On behalf of the millions of members of the undersigned organizations, we urge you to oppose S. 3217, the so-called “Restoring American Financial Stability Act.” Introduced by Senator Chris Dodd (D-CT), this legislation represents a flawed and incomplete approach to the necessity of reforming America’s financial system. This bill, even in amended form after Senate debate, is an unacceptable exercise in expanding the size and scope of the federal government while ignoring the restoration of fundamental free market principles that must take place if our economy is ever to experience lasting stability and prosperity.
The legislation is flawed because it contains several damaging provisions that will increase costs and do little to mitigate risks to taxpayers. For example, the bill creates the Bureau of Consumer Financial Protection, which will have the power of regulating an extremely wide variety of financial products offered to consumers. It also creates the Financial Stability Oversight Council to serve as a regulator of systemic risk, and then anoints as council members the heads of the very entities that failed to protect taxpayers from the crisis the first time around. In addition, the legislation essentially codifies into law the notion of an entity being “too big to fail” by allowing regulators to determine which institutions are systemically important.

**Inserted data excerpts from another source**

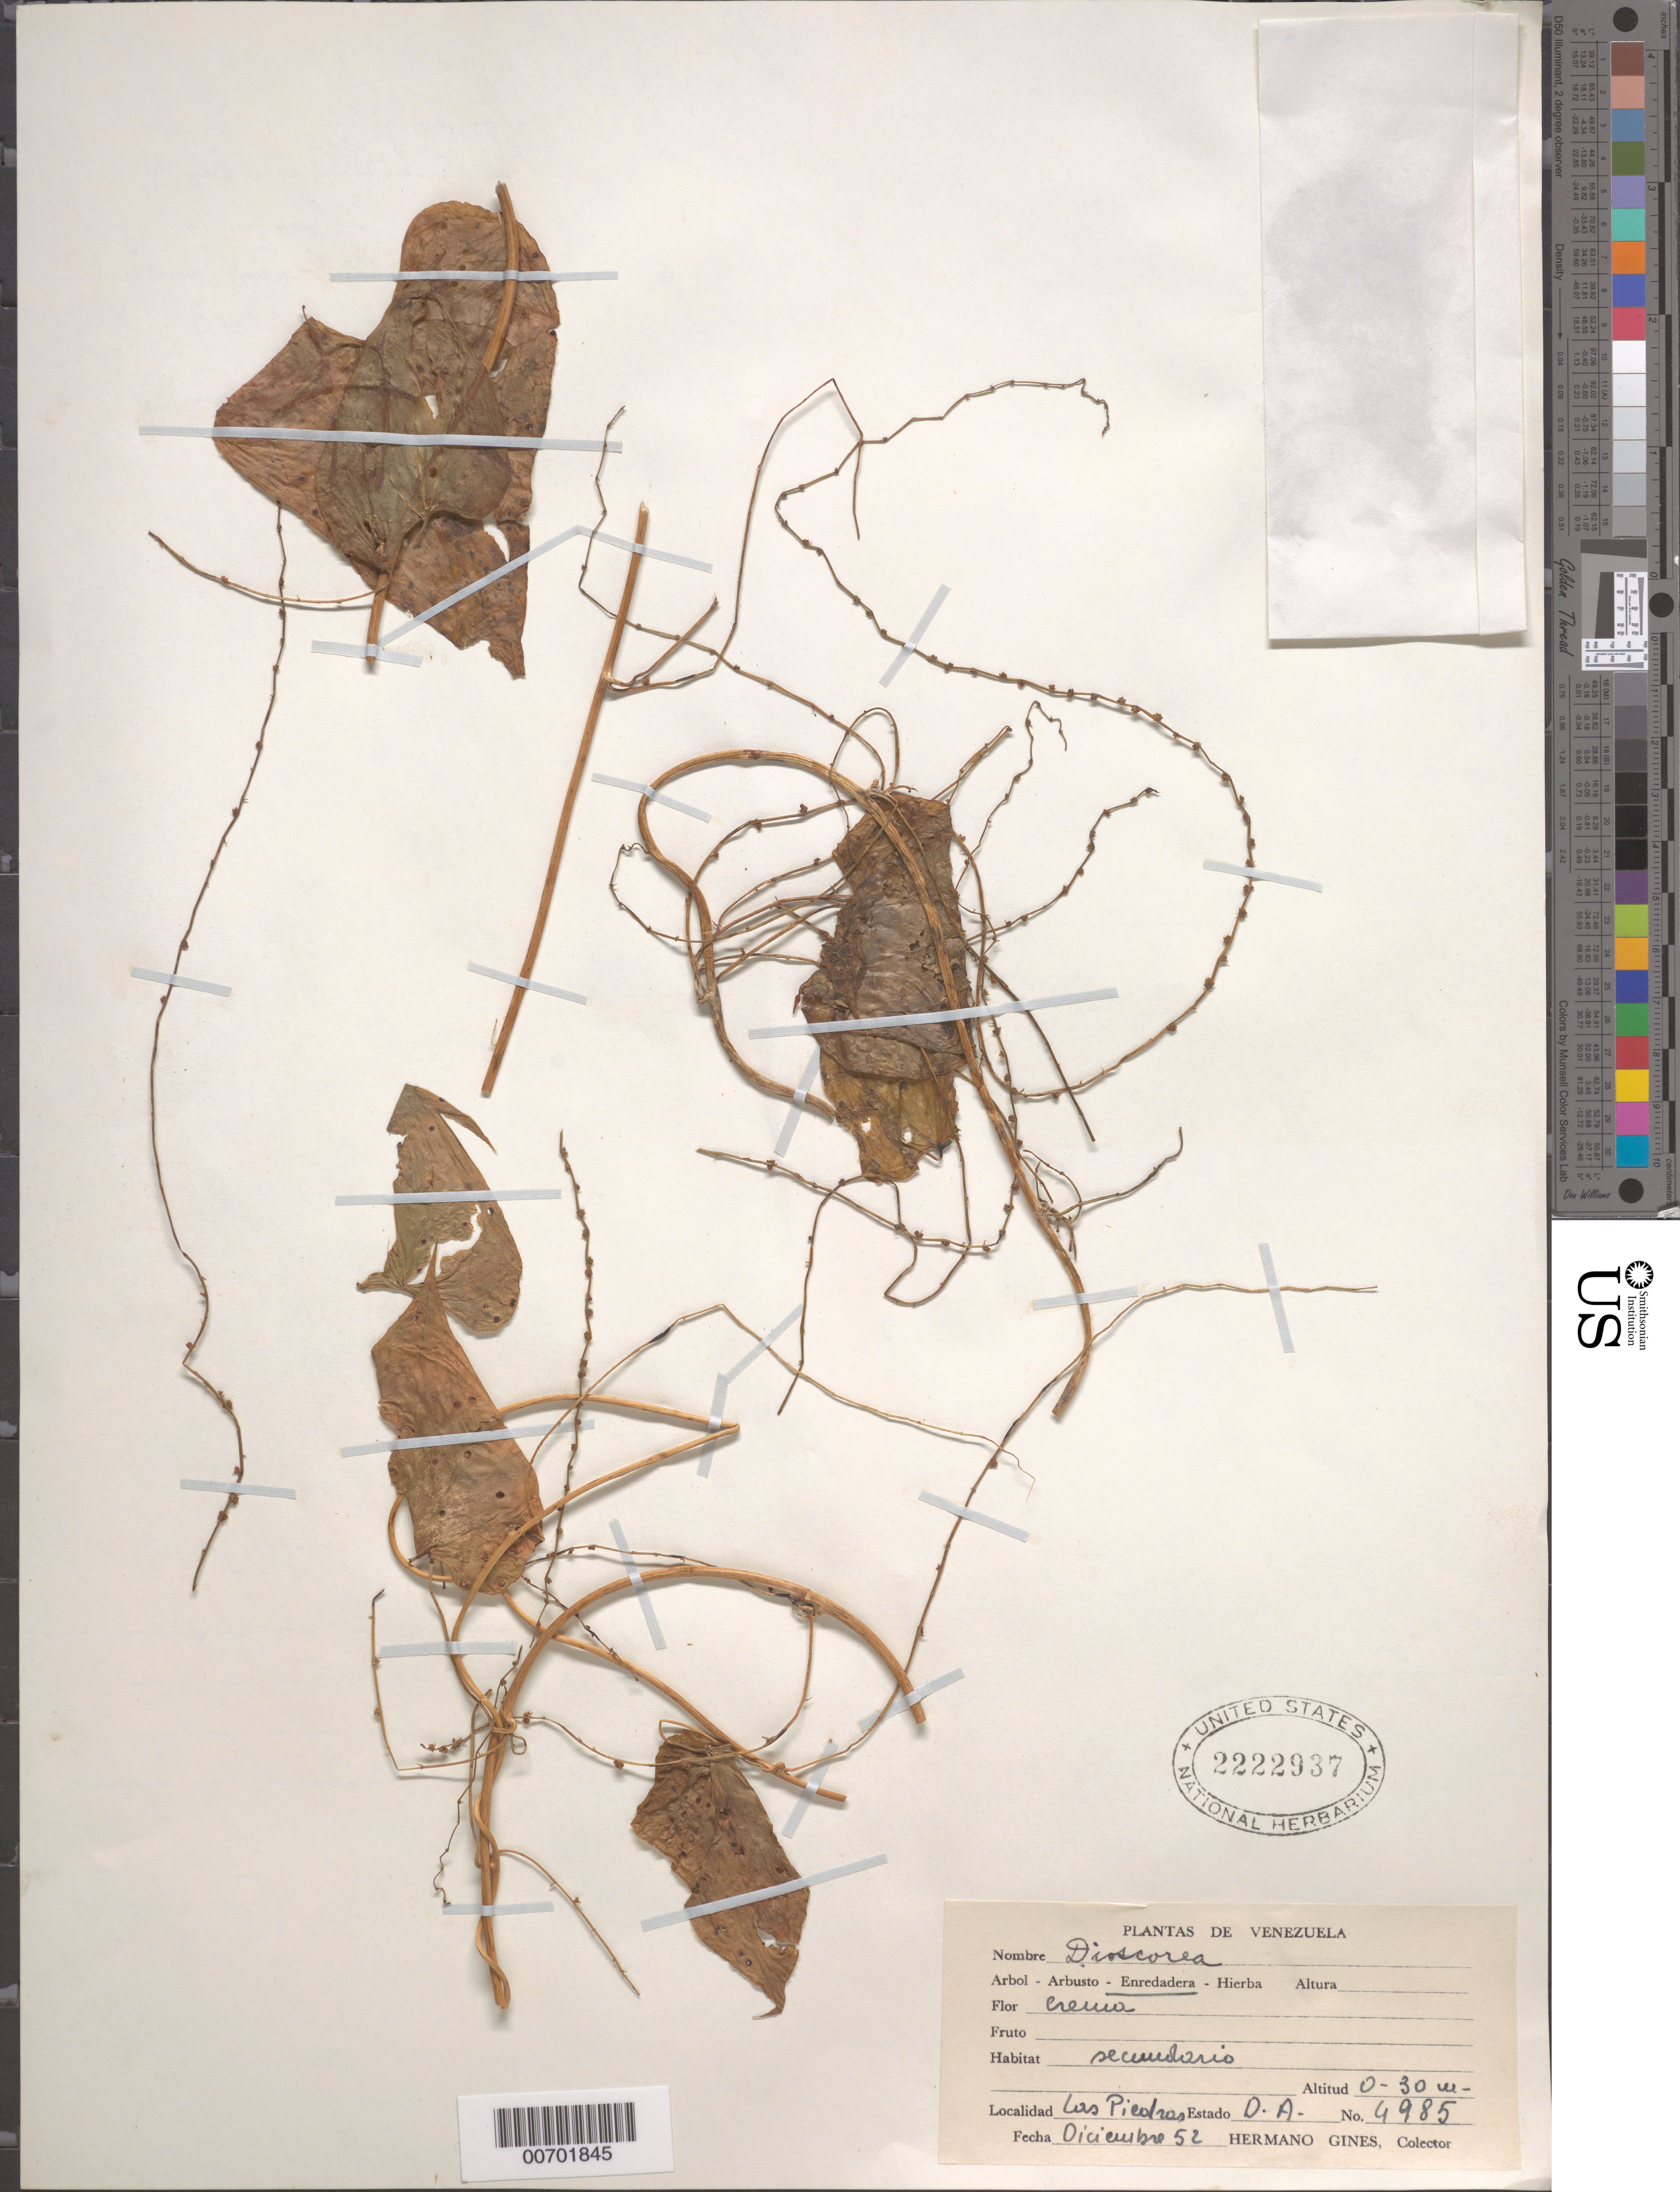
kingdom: Plantae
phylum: Tracheophyta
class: Liliopsida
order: Dioscoreales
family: Dioscoreaceae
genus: Dioscorea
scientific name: Dioscorea sp.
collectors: H. Gines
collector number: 4985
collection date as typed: Dec-52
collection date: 1952-12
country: Venezuela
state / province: Delta Amacuro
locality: Los Piedras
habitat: Secondary veg.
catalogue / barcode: US 2222937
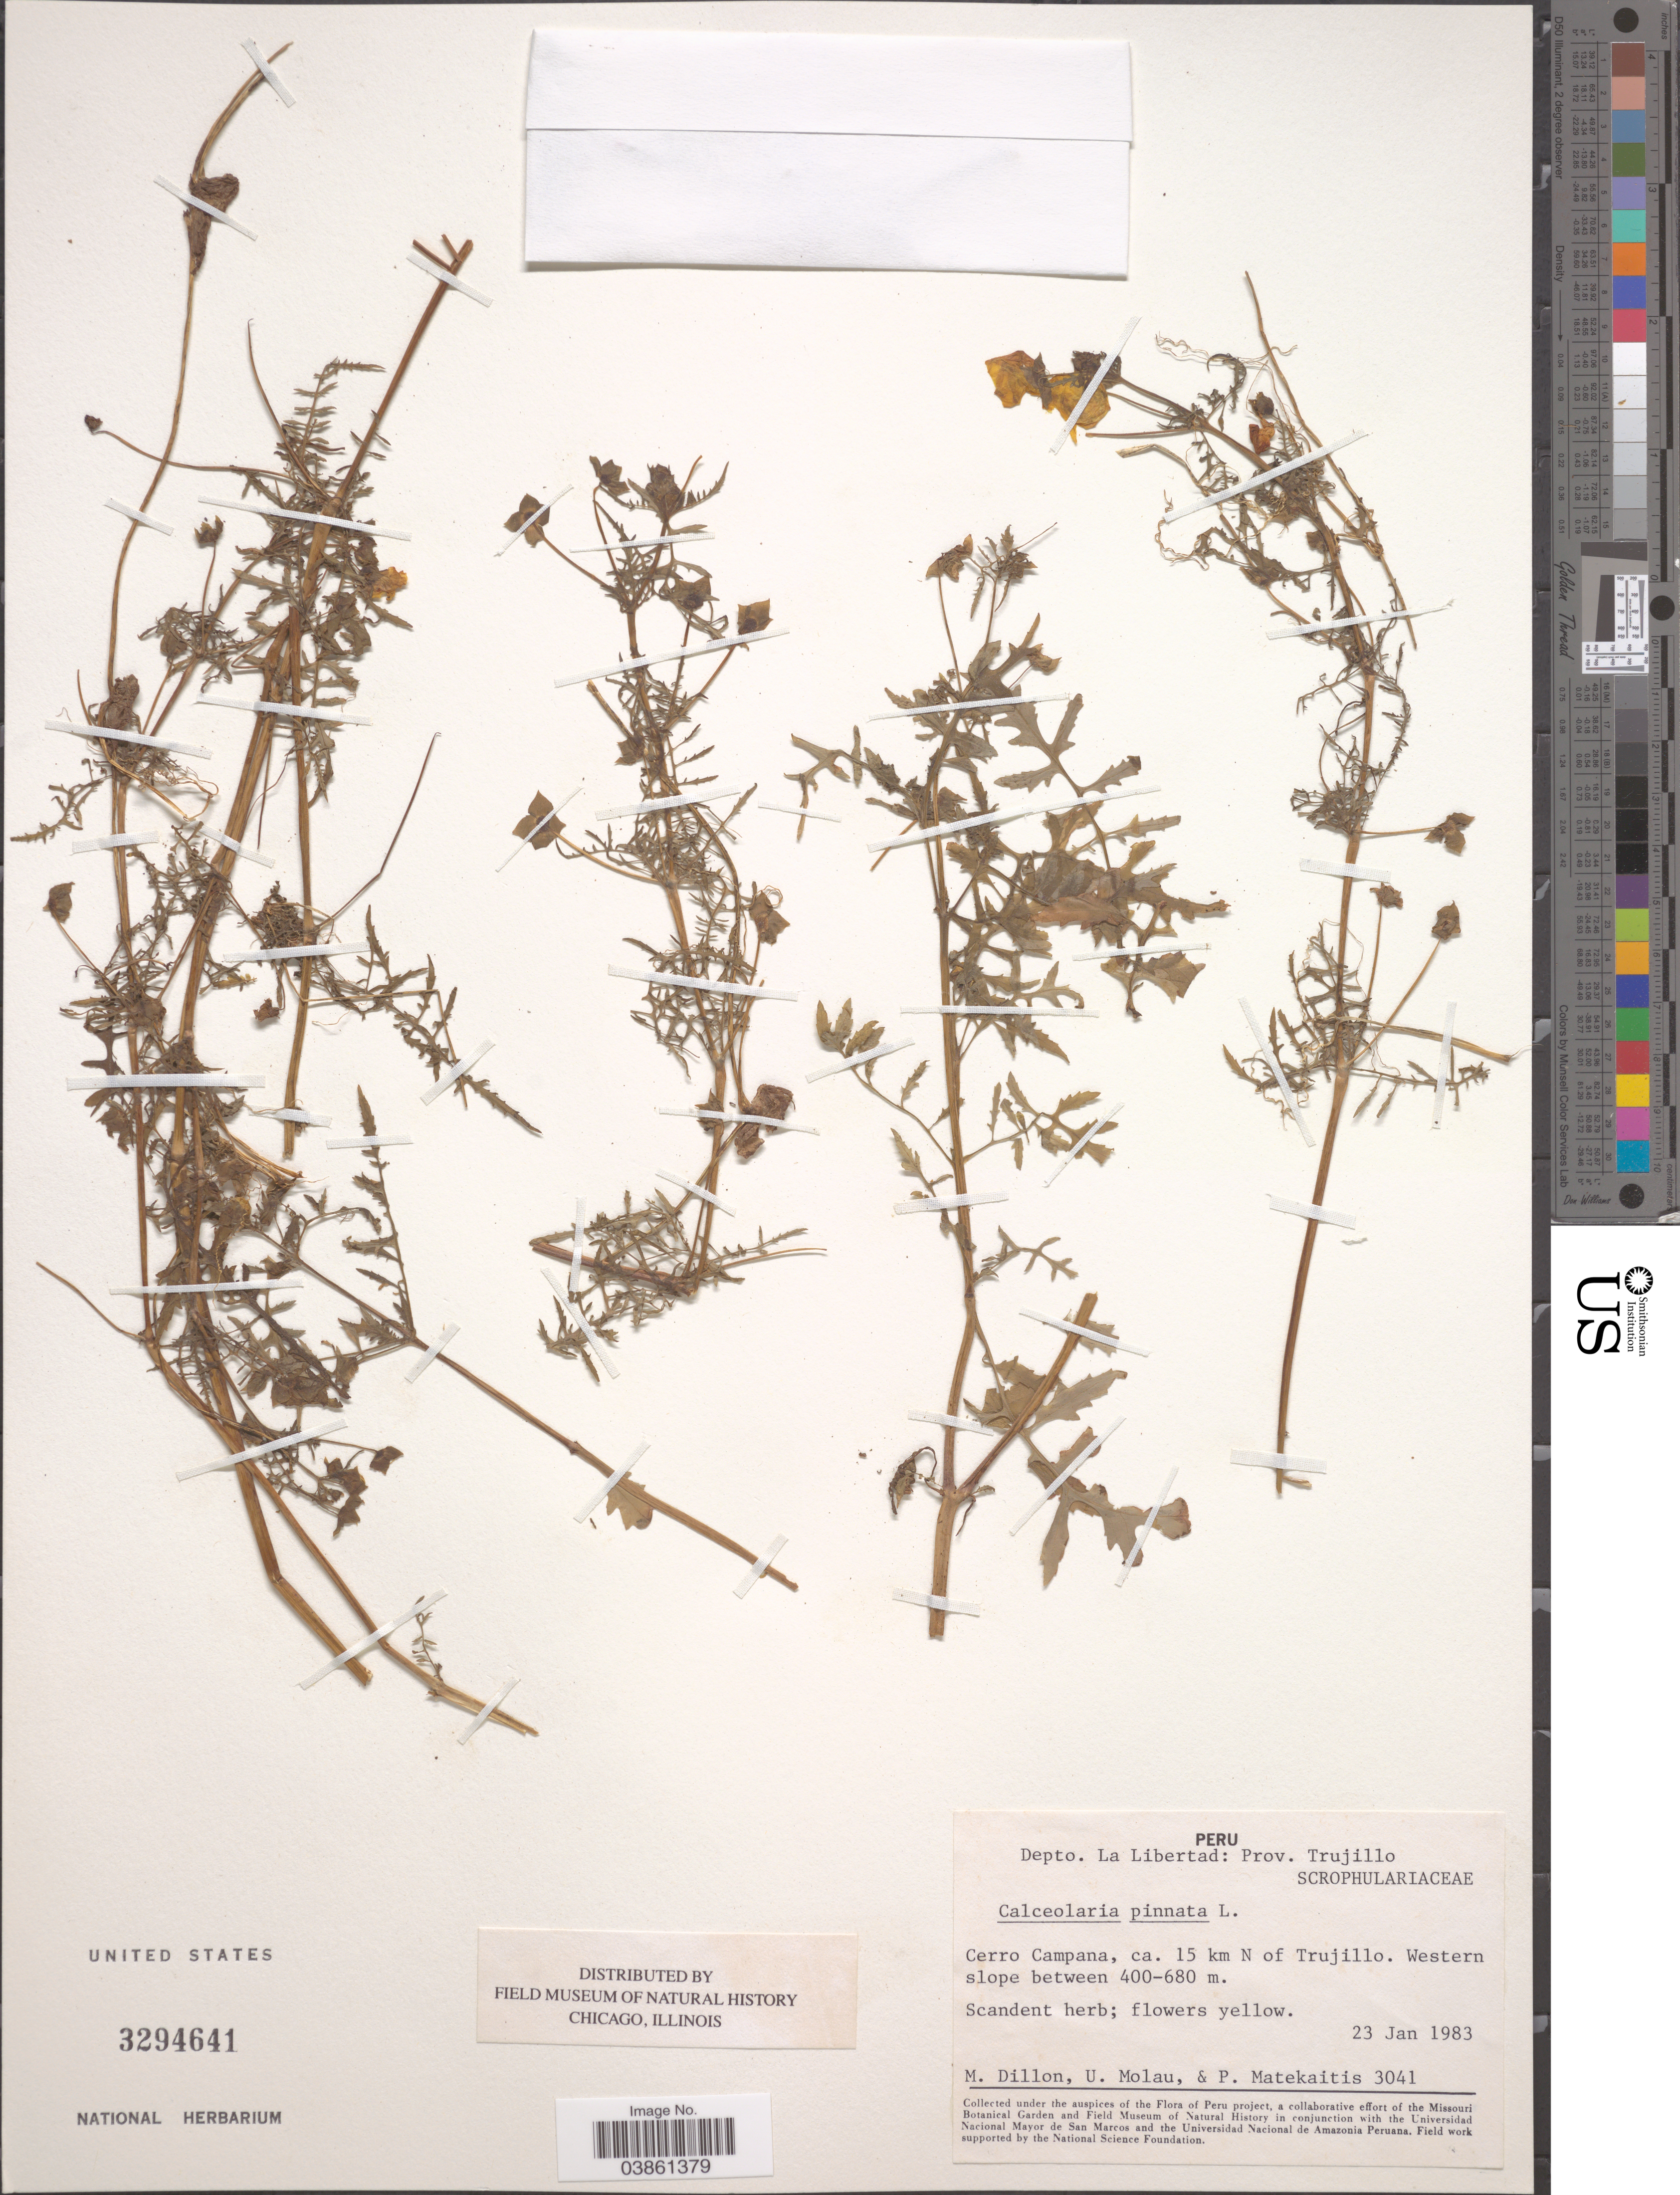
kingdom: Plantae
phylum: Tracheophyta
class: Magnoliopsida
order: Lamiales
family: Calceolariaceae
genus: Calceolaria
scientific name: Calceolaria pinnata subsp. pinnata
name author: L.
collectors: M. O. Dillon, U. Molau & P. Matekaitis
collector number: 3041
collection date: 1983-01-23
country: Peru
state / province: La Libertad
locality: Depto. La Libertad: Prov. Trujillo. Cerro Campana, ca. 15 km N of Trujillo. Western slope.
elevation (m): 400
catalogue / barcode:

The legislation is incomplete because it does virtually nothing to deal with the elephant in the room: housing. The crisis can be traced back to unwise and unscrupulous home loans, and much of that frenzy was fomented by government-sponsored enterprises Fannie Mae and Freddie Mac, which utilized implicit taxpayer backing to tear a path of destruction through the housing market (not to mention the federal government’s finances). Despite the fact that these now-nationalized entities account for the vast majority of current losses associated with the Troubled Asset Relief Program, this legislation is shamefully devoid of an honest attempt at disclosing and divesting taxpayer dollars from Fannie Mae and Freddie Mac’s balance sheets. Furthermore, it does nothing to rein in abuses in municipal bond markets, protect taxpayers from further losses from the bailouts of automotive companies, or address serious ongoing problems with credit rating agencies.
This wrong-headed approach would raise costs, empower Washington, and do precious little to address systemic problems in the financial system – many of which stem from government manipulation of markets. The time to reform Wall Street is now, but there is never a right time for the wrong solutions. We urge you to oppose this bill and return to the drawing board to draft a comprehensive and measured approach to financial reform.